Le enseñé cómo sujetar las espadas y le mostré algunas posturas.
Hoy tenía pensado hacer precisamente eso.
Pero no pude.
Ella asimilaba las lecciones como una bola de algodón que absorbe agua.
Tras solo unas pocas demostraciones, aprendió lo básico.
—¿Y ahora qué sigue? —preguntó.
No sé si estoy haciendo lo correcto, y su antepasada me vino a la mente de forma natural mientras la observaba.
Agnes también era un monstruo así.
Cuando la conocí, solo tenía quince años. Una jovencita que no sabía nada, mató a tres hombres con una espada en su primer intento.
Adelia heredó los mismos talentos que ella tenía.
Le enseñé algunos movimientos más.
Estos eran movimientos básicos acordes a su condición física actual.
Cortar, apuñalar, tirar.
Ella hizo lo mismo que yo en solo tres intentos.
“¿Su Alteza, el siguiente?”
Los ojos de Adelia suplicaban.
Le enseñé algunas cosas más. También eran conceptos básicos, pero más difíciles para principiantes.
Ella los imitaba como si fueran aburridos.
Sus ojos se volvieron hacia mí de nuevo. Fruncí el ceño.
Cuando vi que realizaba sin esfuerzo los movimientos que le había enseñado, me sentí bastante feliz.
Sin embargo, algo me vino a la mente de repente.
Ella me superará, incondicionalmente.
Tengo que hacerme más fuerte que ella.
La característica de [la servilidad] era la obediencia al fuerte.
Ella no respetaría a alguien más débil que ella.
"Mmm…"
Mientras permanecía allí pensativo, oí una tos. El tío se acercaba.
—¿Por qué? —le pregunté. Pensé que volvería a empezar con sus reproches.
Pero esta vez su actitud fue extraña.
Él observaba a Adelia con una luz en los ojos.
Nunca lo había visto mirarme así.
Sin duda, había sorpresa en sus ojos. O codicia. O ambas cosas.

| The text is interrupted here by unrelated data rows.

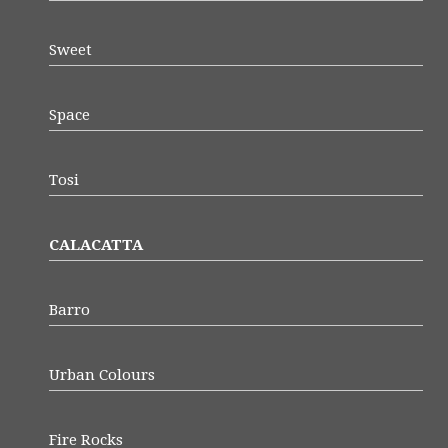
Sweet
Space
Tosi
CALACATTA
Barro
Urban Colours
Fire Rocks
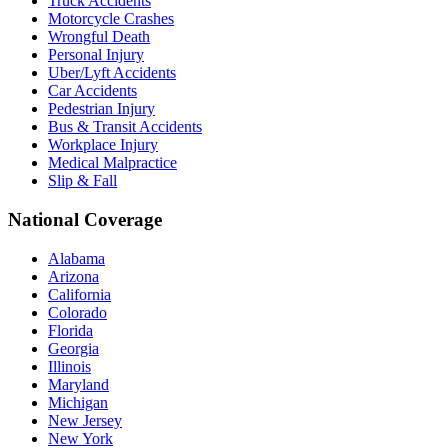
Truck Accidents
Motorcycle Crashes
Wrongful Death
Personal Injury
Uber/Lyft Accidents
Car Accidents
Pedestrian Injury
Bus & Transit Accidents
Workplace Injury
Medical Malpractice
Slip & Fall
National Coverage
Alabama
Arizona
California
Colorado
Florida
Georgia
Illinois
Maryland
Michigan
New Jersey
New York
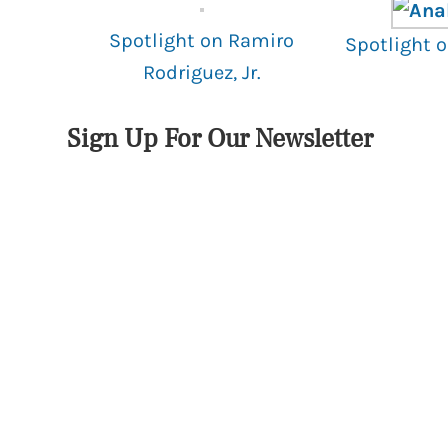
Spotlight on Ramiro
Spotlight 
Rodriguez, Jr.
Sign Up For Our Newsletter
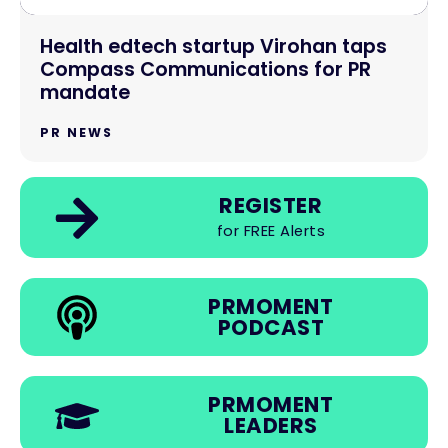
Health edtech startup Virohan taps
Compass Communications for PR
mandate
PR NEWS
REGISTER
for FREE Alerts
PRMOMENT
PODCAST
PRMOMENT
LEADERS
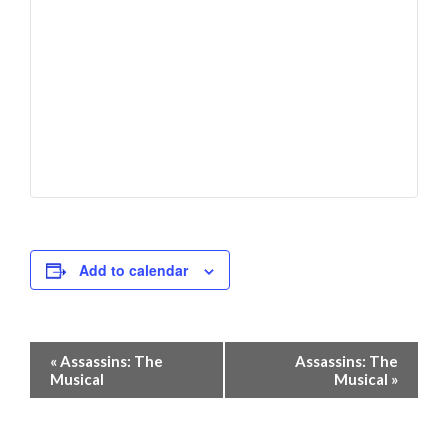
Add to calendar
Event
«
Assassins: The
Assassins: The
Navigation
Musical
Musical
»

A mi tío le arden los ojos.
“¿Qué vas a hacer?” Lo bloqueé.
¡Ja! Esos ojos estaban completamente obsesionados.
Si yo tenía la capacidad de reconocer los talentos de los demás, seguramente mi tío también podía verlos.
No era difícil ver que Adelia era una genio.
Por supuesto, no tenía ninguna intención de dejar que otros le robaran su talento.
“Ella es mi caballero”, le dije a mi tío.
Frunció el ceño. "¿Qué puedes hacerle?"
Solo llevo unos meses entrenando con la espada; sus ojos parecían mirar hacia afuera.
—No puedes permitírtela —dijo sin rodeos.
Me reí.
“Si yo no puedo con ella, nadie más podrá.”
—Estás loco —susurró el tío con voz firme.
Era lo suficientemente silencioso como para que los caballeros de la corte no lo notaran, pero lo suficientemente fuerte como para doblegar la voluntad de un hombre.
Si yo hubiera sido el Primer Príncipe de antaño, habría dimitido rápidamente, incluso temblando.
Pero yo no era un desastre como él.
“Ella es mía.”
Le devolví la mirada.
Tengo el cuerpo débil de un príncipe, pero el alma de una espada que mató a un dragón y a innumerables seres más.